Updated 1:04am 23 March 2013

JAMIE BOWMAN: The return of Suede has made me forget about my broken boiler

A FRIEND of mine recently told me I was the kind of bloke who gets nostalgic about what he eat for breakfast that morning.

Naturally I was shocked at such an accusation, having always considered myself something of a hipster, attuned to the zeitgeist and hungry for the new sounds.

However, a quick look back through my columns for this paper confirmed that my friend was right.
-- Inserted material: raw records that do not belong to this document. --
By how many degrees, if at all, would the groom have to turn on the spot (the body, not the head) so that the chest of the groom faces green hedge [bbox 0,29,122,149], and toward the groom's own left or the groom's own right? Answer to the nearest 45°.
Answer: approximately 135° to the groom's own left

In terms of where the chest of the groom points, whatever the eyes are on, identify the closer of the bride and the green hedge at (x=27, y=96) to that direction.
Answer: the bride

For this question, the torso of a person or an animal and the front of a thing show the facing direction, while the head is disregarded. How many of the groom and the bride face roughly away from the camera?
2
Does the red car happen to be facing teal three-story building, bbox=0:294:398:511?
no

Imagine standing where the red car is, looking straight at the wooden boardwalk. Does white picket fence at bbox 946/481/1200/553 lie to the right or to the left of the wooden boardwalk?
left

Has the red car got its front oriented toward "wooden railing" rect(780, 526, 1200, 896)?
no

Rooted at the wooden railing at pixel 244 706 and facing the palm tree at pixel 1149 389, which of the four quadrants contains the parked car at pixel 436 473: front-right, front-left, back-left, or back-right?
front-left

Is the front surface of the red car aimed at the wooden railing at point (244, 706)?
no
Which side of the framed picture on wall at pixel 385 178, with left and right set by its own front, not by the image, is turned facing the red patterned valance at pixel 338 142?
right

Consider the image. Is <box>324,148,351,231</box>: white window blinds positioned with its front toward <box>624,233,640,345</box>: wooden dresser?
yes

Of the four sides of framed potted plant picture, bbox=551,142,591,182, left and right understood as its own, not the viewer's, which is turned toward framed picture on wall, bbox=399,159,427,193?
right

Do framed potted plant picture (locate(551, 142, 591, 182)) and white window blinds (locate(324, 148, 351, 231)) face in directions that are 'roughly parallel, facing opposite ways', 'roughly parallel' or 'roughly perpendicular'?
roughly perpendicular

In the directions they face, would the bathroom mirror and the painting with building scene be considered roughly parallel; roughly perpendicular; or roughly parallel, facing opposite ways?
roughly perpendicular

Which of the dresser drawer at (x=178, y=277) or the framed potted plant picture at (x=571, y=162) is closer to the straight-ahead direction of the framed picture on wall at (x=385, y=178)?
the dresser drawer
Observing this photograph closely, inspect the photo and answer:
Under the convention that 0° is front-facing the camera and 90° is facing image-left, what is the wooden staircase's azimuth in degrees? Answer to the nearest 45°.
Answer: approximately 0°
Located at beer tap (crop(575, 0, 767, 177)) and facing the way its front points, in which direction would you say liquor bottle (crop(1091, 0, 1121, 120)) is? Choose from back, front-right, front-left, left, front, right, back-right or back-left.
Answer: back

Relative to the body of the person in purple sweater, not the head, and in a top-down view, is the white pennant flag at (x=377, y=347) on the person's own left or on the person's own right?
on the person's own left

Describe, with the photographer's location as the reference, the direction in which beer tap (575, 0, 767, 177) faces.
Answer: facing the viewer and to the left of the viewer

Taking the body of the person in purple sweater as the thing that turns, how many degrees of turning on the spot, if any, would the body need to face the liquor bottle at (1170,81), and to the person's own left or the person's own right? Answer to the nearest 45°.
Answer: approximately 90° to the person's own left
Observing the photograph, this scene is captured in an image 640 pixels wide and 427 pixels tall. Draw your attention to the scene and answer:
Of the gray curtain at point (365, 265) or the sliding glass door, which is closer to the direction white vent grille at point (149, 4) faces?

Apart from last week’s mid life crisis influenced dissection of One Direction’s career, a read through my words shows I am on far more solid ground when discussing the music I loved as a teenager or listened to as a student.

I never thought it would happen but perhaps it’s time to finally admit defeat when it comes to keeping up with what the kids (or even the 25-year-olds) are listening to and despite my mate’s criticism I’m done with apologising.

The more I think about it the more this desire to look back seems unsurprising to me. When I was first going to gigs and buying records there was an obsessive intensity about my music fandom. It was all that matters whereas these days going to a concert seems to be all about booking fees and babysitting.

Thankfully, in-between the dirty nappies and the sleepless nights, there’s still the odd opportunity to wallow in some of this youthful nostalgia and recall a time when I wasn’t worrying about how to get my boiler fixed.

This week’s chance to recall the good old days came with the news that Suede had released a new album. Reformations are 10 a penny at the moment, but I have to say there was something a bit special about the news that Brett Anderson and co had decided to have another crack at leading me down a path full of sexually ambiguous drug abusers living sordid lives on council estates.

Suede burst on to the scene in 1992 and made a hell of an impact on a 15-year-old lad still mourning the fact he was born too late to see The Smiths.

I’d loved the Stone Roses and Happy Mondays but as baggy gave way to grunge and its attendant (Nirvana-aside) hairy dullness, there didn’t seem a lot that spoke to us bored suburbanites searching for songs to save our lives.

Suede filled the gap admirably, mixing up classic English songwriters like Morrissey, Bowie and the Pet Shop Boys, with a glorious glam racket that sounded thrillingly glamorous when compared with the Stone Temple Pilots.

There was also something enticingly tribal about Suede. They were a Marmite band who could still shock with their foppish demeanour, drug-drenched lyrics and Anderson’s tendency to slap his behind with his microphone. The band were good looking and appealed to all the bookish and interesting girls that I wanted to appeal to so naturally I was rather drawn in.

Like all good bands, Suede created their own little self-made world that those on the inside defended to the hilt and those on the outside simply didn’t get.

Anderson’s vision of Britain was dark and depressed full of concrete car parks, dark underpasses and glue sniffing truants. Again, like all good bands, they expanded my world to take in literature and films: I’m sure my first taste of director Mike Leigh’s films or JG Ballard’s novels was through an Anderson recommendation.

Live, Suede were a force and the early reviews on the album have been positive which leaves me thinking: If Suede can relive past glories why shouldn’t I be able to? Now, about that breakfast.